Unwanted electrical arcs have been identified as a major cause of fires in residential and commercial electrical wiring as well as in electrical power distribution systems for aircraft and other vehicles. An electrical arc fault is defined as electrical current through a gas in a broken or disconnected circuit. The disconnected circuit can be between two deteriorated conductors, between one deteriorated conductor and ground plane (parallel arc) or between adjacent ends of a conductor (series arc). Arc fault conditions may be attributed to a variety of causes, such as damage to wiring, insulation, or contacts due to age, heat, chemical erosion, bending stress, etc.
Although conventional short circuit and overcurrent protection techniques, which typically rely on mechanical circuit breakers to interrupt circuit flow under certain conditions, react to some arc faults, they offer little protection for small arcing events below the trip curves of the standard circuit breakers.

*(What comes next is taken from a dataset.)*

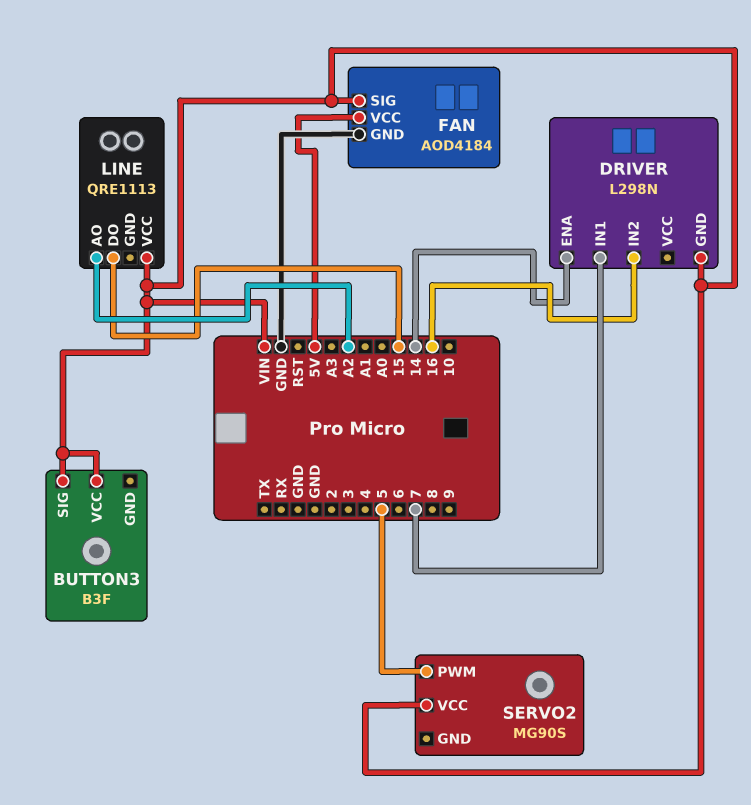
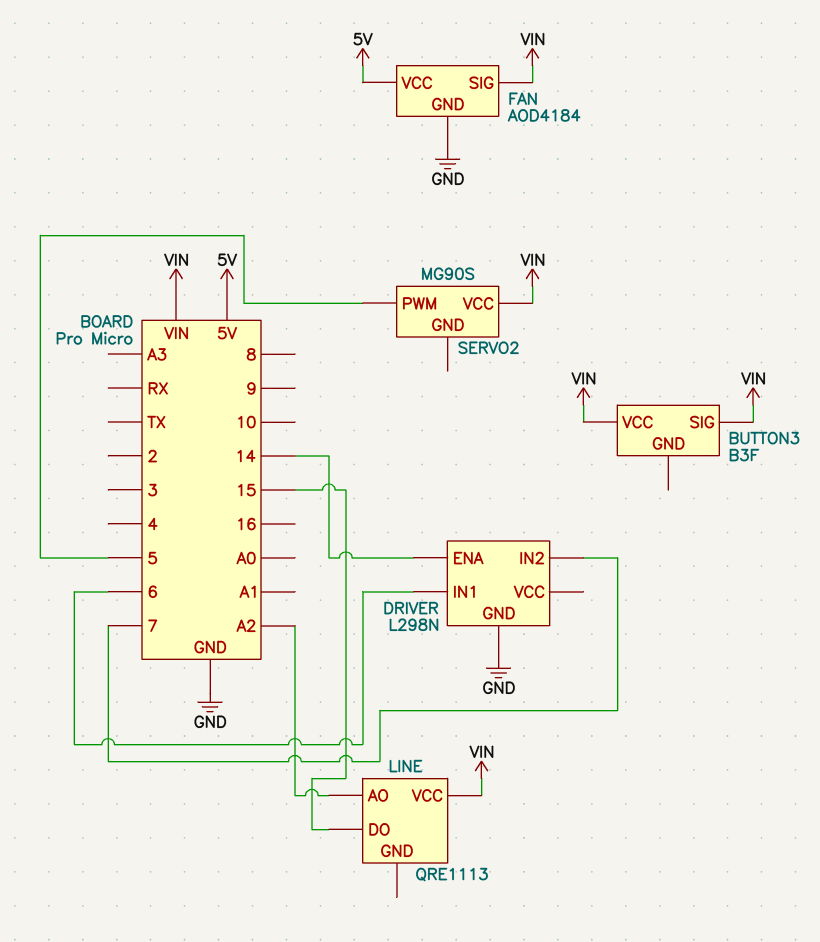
DRIVER pin GND: VIN -> GND
DRIVER pin IN1: 7 -> 6
DRIVER pin IN2: 16 -> 7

The concern is that even small arcs can develop high temperatures and cause serious damage to adjacent wiring. Furthermore, although ground-fault circuit interrupters (GFCls) have been widely used in buildings to protect against even low-current line-to-ground arc faults, GFCls do not protect against other types of arc faults and have limited applicability. For this reason, more complex techniques, including electrical-based arc fault circuit interrupters, have been proposed for use in residential and commercial buildings to detect and react to low current arc faults while minimizing unwanted trips (“nuisance trips”) and should be immune to load switching conditions, bus transfers, electromagnetic interference (EMI), etc.
Particularly in aerospace power distribution systems, there has been a shift from predominantly mechanical or electromechanical control to predominantly electronic and computer-based control. This shift has resulted in advanced power distribution controllers, such as Electric Load Management Centers (ELMCs) and the use of solid state switching control (SSPC) technology, which is a relative newcomer in aerospace power distribution systems. Current SSPC technology, which typically performs only short circuit and overload protection for the attached circuitry, does not provide adequate protection against parallel or series arc faults and, thus, does not provide adequate protection against arc faults occurring downstream of the SSPC-fed circuitry to load. Arc signature based fault protection would have drawbacks if implemented in an SSPC based electrical power distribution environment because the detection algorithm would require complex measures to avoid nuisance trips under various load conditions, switching conditions, etc.